7- Meşum: Uğursuz, kötü .
8- Hüviyet: Kimlik
9- Fransız İhtilâli: 1789-1799. Fransa’da Ancien Regime(Eski Yönetim)’e son veren ihtilal hareketlerinin tamamına verilen ad.
10- Napolyon: Napolyon Bonaparte, (1822-1891). Fransız İmparatoru ve general.
11- Burjuvazi: Burjuva sınıfı, kent, soyluluk.
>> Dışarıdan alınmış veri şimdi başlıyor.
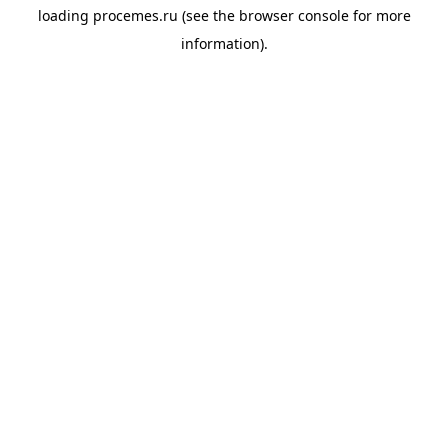
loading
procemes.ru
(see the
browser console
for more
information).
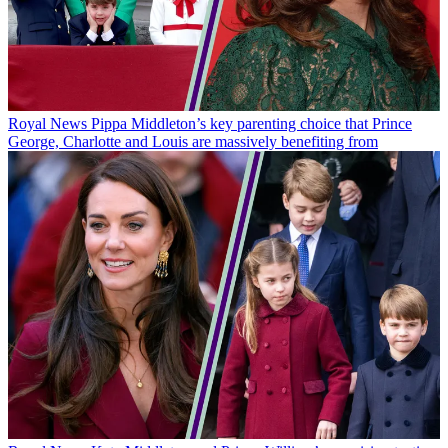
Royal News
Pippa Middleton’s key parenting choice that Prince
George, Charlotte and Louis are massively benefiting from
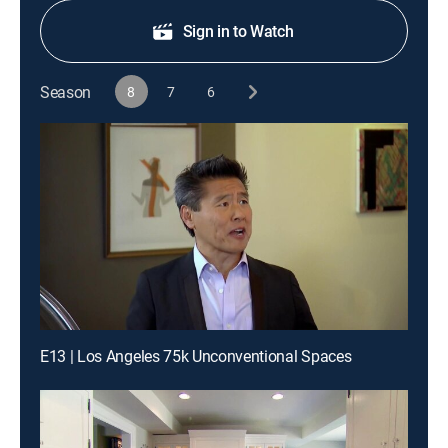
Sign in to Watch
Season
8
7
6
E13 | Los Angeles 75k Unconventional Spaces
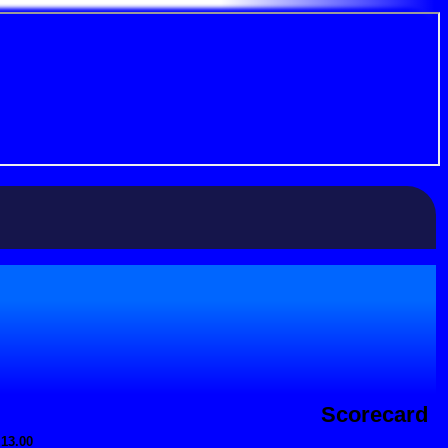
Scorecard
 13.00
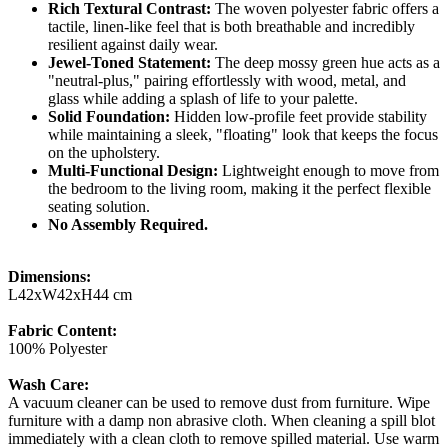
Rich Textural Contrast:
The woven polyester fabric offers a
tactile, linen-like feel that is both breathable and incredibly
resilient against daily wear.
Jewel-Toned Statement:
The deep mossy green hue acts as a
"neutral-plus," pairing effortlessly with wood, metal, and
glass while adding a splash of life to your palette.
Solid Foundation:
Hidden low-profile feet provide stability
while maintaining a sleek, "floating" look that keeps the focus
on the upholstery.
Multi-Functional Design:
Lightweight enough to move from
the bedroom to the living room, making it the perfect flexible
seating solution.
No Assembly Required.
Dimensions:
L42xW42xH44 cm
Fabric Content:
100% Polyester
Wash Care:
A vacuum cleaner can be used to remove dust from furniture. Wipe
furniture with a damp non abrasive cloth. When cleaning a spill blot
immediately with a clean cloth to remove spilled material. Use warm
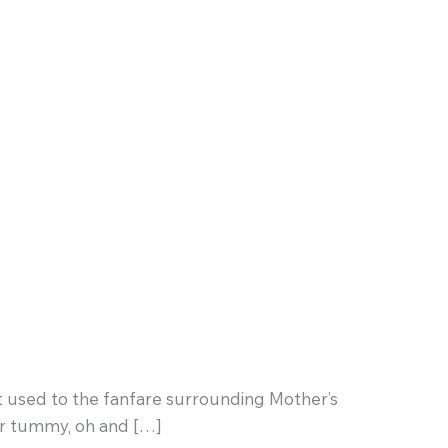
at used to the fanfare surrounding Mother’s
er tummy, oh and […]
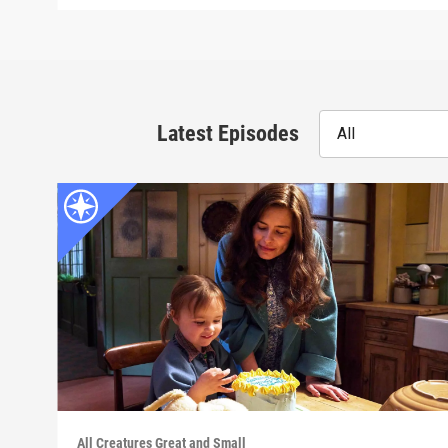
Latest Episodes
All
All Creatures Great and Small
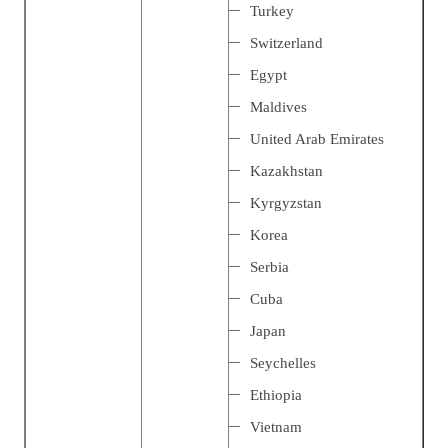
Turkey
Switzerland
Egypt
Maldives
United Arab Emirates
Kazakhstan
Kyrgyzstan
Korea
Serbia
Cuba
Japan
Seychelles
Ethiopia
Vietnam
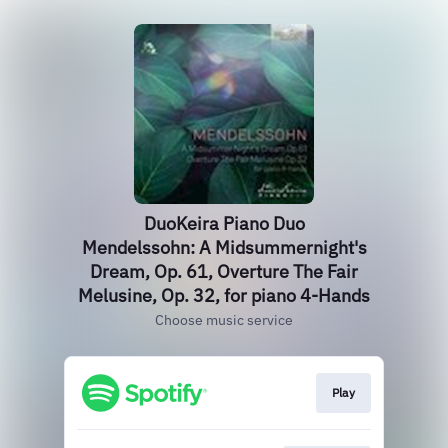
DuoKeira Piano Duo
Mendelssohn: A Midsummernight's
Dream, Op. 61, Overture The Fair
Melusine, Op. 32, for piano 4-Hands
Choose music service
Play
Hayatını emeği ile kazanmayanları,  rahat yaşayablecek mevkide olanları ve özel  imtiyazlardan yararlanan şehirli insanları kapsayan sosyal sınıf..
12- Terakki: İlerleme, yükselme, gelişme
13- Müsavat: Eşitlik, müsavîlik, aynı halde ve derecede olma.
14- İstibdad: Sıkıyönetim, mensuplarının hiçbir hak ve hürriyet tanımayan sınırsız monarşi, desportlu 15- Tasfiye: ayıklama, temizleme, arıtma, ortadan kaldırmak.
16- Â’razî: ârızî, tesadüfî, rastgele.
17- Netameli: Gizli bir tehlikesi olduğu sanılan, tekin olmayan.
18- Nazenin: Nazlı, cilveli, oynak, çok nazlı yetiştirilmiş, şımarık.
19- Faşizm: İtalya’da 1922-1943 yılları arasında etkinliğini sürdüren, meslek gruplarına dayanan, devlet sınırlarını genişletmeyi amaçlayan yetkinin tek partinin elinde bulunduğu, aşırı bir milliyetçilik ve baskı düzeni kurmağı amaçlayan siyasî akım.
20- Menfur: Nefret edilen, iğrenç, tiksindirici.
21- Mukaddesatçı: Mukaddes şeyleri savunan kişi.
22- Âlicenap: 1-Cömert. 2-Onurlu, şerefli.
23- Filhakika: Gerçekten, doğrusu, hakikaten
24- Ifrit: Doğu masal ve efsanelerinde, kötü ve korkunç cin. Mecaz anlamıyla: mecaz  Öfkeli, ortalığı birbirine katan kimse.
25- Tedai: Çağrışım.
26- Müphem: Belirsiz,  örtülü.
27- Habis: Kötü, alçak, soysuz (kimse).